British cable giant NTL is one overseas company that would be keen to get its hands on the asset. NTL manages a large chunk of Australia's transmission network and was TVNZ's original choice of partner for its digital TV plans.
Crown Castle, a United States-based company whose Australian division is partly owned by a company with links to Sir Michael Fay, David Richwhite and the Todd family, is also seen as a likely buyer.
While Labour has ruled out selling BCL, its future will always be in question once it is carved off.
The chief executive of TV3 and TV4, Rick Friesen, has nothing but praise for BCL's innovation, engineering and customer service.
So, too, does Sky Television's John Fellet. But Mr Fellet feels there has been insufficient transparency in BCL's operations.
The unit is widely regarded as a cash cow for TVNZ and it has been argued that splitting it would be catastrophic for the broadcaster, since it would no longer be able to cross-subsidise its broadcasting activities.
BCL's contribution to TVNZ's profit is buried in the consolidated accounts. But claims that BCL and satellite activities account for 60 to 70 per cent of cashflow and profit seem overstated.
TVNZ's annual report for the year to June 2000 shows that advertising revenue made up 63 per cent of total revenue of $473 million.
A BCL profit statement for the same period obtained by the Business Herald shows that it and other TVNZ trading operations are claiming an increasing share of the bottom line.
After BCL more than doubled its turnover to $75 million last year, its after-tax contribution to TVNZ's net $43 million profit also doubled to $15.2 million.
Meanwhile, TVNZ's Australian subsidiary doubled its contribution to $4.8 million.
The impact of operations such as Moving Pictures on the $23 million difference is not clear. But a year on, and with TVNZ's admission that advertising has weakened, their importance must be even greater.
If carving off the commercial activities creates problems for the rump of TVNZ, it may also be less than helpful for a TVNZ partnership forged with TelstraSaturn.
TelstraSaturn will soon start a digital service using TVNZ-owned satellite rights to carry TVNZ's free-to-air channels as well as its own pay channels.

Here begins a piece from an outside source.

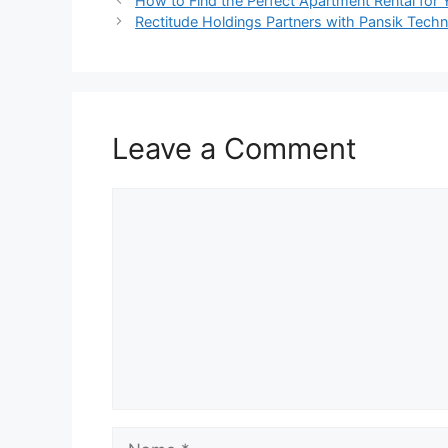
How to Find the Perfect Apartment Rental for 
Rectitude Holdings Partners with Pansik Techn
Leave a Comment
Comment
Name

TVNZ plans to use the same satellite capacity to deliver its own free-to-air channels, as well as interactive services.
Undoubtedly, new terms can be negotiated to accommodate any restructuring of TVNZ. But the deal with TelstraSaturn illustrates that BCL will not be the only way to Mr Swain's goal of bringing highspeed data and internet to a wider audience.

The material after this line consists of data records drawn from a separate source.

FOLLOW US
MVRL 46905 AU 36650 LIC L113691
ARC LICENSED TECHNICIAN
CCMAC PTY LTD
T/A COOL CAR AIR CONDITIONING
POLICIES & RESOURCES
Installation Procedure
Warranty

A key feature of the partnership between TVNZ and TelstraSaturn is that the two will cooperate on programming.
A shining example is the rights to All Black rugby at the end of the year, which normally would be the preserve of Sky.
But satellite content, which will compete head to head against a similar offer from Sky, will just be the stalking horse for TelstraSaturn to boost its telecommunications business. Without satellite, TelstraSaturn would be confined to its cable networks, so far operating only in Wellington and Christchurch.
Satellite distribution covering the entire country opens the opportunity to bundle long-distance telephone services as well as internet, giving a head start in provincial and rural markets when the business case for cable or wireless delivery justifies them.